The Angkor regoin bordering the Great Lake with its valuable supply of water, fish, and fertile soil, has been settled since neolithic time, as is known from stone tools and ceremics found there, and from the identification of circular habitation sites from aerial photographs. For the whole Khmer country, there is more descriptive evidences from the account of Chinese, who began to trade and explore the commercial opportunities of mainland Southeast Asia in the early centuries of the Christian Era. The picture is one of small town-states, moated, fortified and frequently in conflict with each other. The Chinese called the principle country with which they traded Funan; it had a strategic importance in controlling the sea routes around the Mekong delta and the gulf of Thailand. In particular it controlled the narrow Isthmus of Kra - the neck of the Malay Peninsula - which connected eastern Asia with India. Indeed, it was trade with India that gave the Khmer their primary cultural contacts, and introduced them to Buddhism and Hinduism. Khmer religous beliefs, iconography, art and architecture all stemmed directly from India, and this had a profound influence on the development of its civilisation.
The 6th century sees the first historical evidence from local inscriptions. At around this time, the Chinese accounts begin to write of a kingdom called "Chenla" in the interior, but this is a Chinese rather than a Khmer name. In the second half of the century there is a record of a city called Bhavapura, with its king, Bhavavarman I extending his rule from near the present-day site of Kompong Thom to at least as far as Battambong in the west. He was succeeded by his brother, who ruled as Mahendravarman, who in turn was succeeded by his son, Isanavarman I. These three kings progressively conquered of the Khmer part of Funan, while the western part was taken by other people, in particular the Mons of the kingdom of Dvaravati to the W of Bangkok. Isanvavarman I was responsible for the temple at Sombor Prei Kuk, establishing the first of the Pre-Angkorean styles of architecture. Under Isanavarman's son, Bhavavarman II, who took the throne in 628, the empire disintegrated back into small states, and it took until 654 for Jayavarman I, a grandson of Isanavarman I, from of these princedoms, to reconquer much of the territory. There is evidence that he ruled from Aninditapura, close to Angkor. On his death, the empire again collapsed, and his successors, including his daughter Jayadevi, the only ancient Khmer queen, controlled only the small kingdom of Aninditapura. The country remained this way until the end of the eighth century, when Jayavarman II became king in 790.

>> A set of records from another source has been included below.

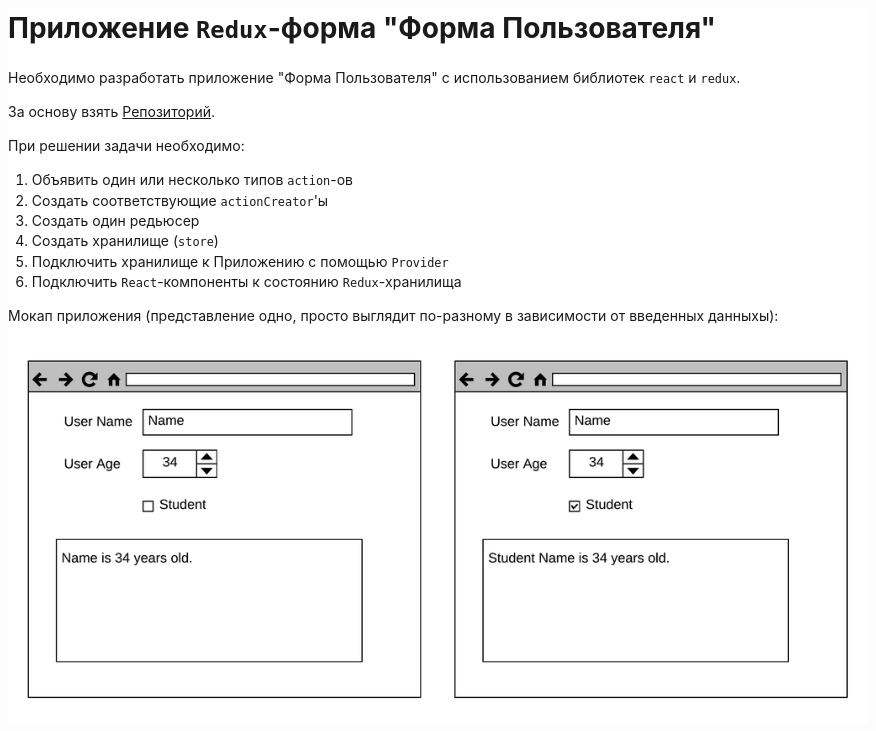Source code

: # Приложение `Redux`-форма "Форма Пользователя"

Необходимо разработать приложение "Форма Пользователя" с использованием библиотек `react` и `redux`.

За основу взять [Репозиторий](https://github.com/pdffiller/js-school-redux-basics-tmpl).

При решении задачи необходимо:
1. Объявить один или несколько типов `action`-ов
2. Создать соответствующие `actionCreator`'ы
3. Создать один редьюсер
4. Создать хранилище (`store`)
5. Подключить хранилище к Приложению с помощью `Provider`
6. Подключить `React`-компоненты к состоянию `Redux`-хранилища

Мокап приложения (представление одно, просто выглядит по-разному в
зависимости от введенных данныхы):

<img src="../assets/05-redux-basics.png" style="width: 100%">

Jayavarman II's conquest, first of Vyaadhapura (SE of Cambodia), then Sambhupura (Present-day Sambor), then N as far as Wat Phu, and finally of Aninditapura, established his power. He settled first at Hariharalaya, an ancient capital in the region of what is now Rolous, but then trying to go further NW, experienced an unknown setback which resulted in him relocated to the Kulen Plateau, some 30 km NE of Angkor. Here he pronounced himself "world emperor" in 802, but it was many years before he was strong enough to move his capital back to Hariharalaya on the shores of the Great Lake, where he died in 835.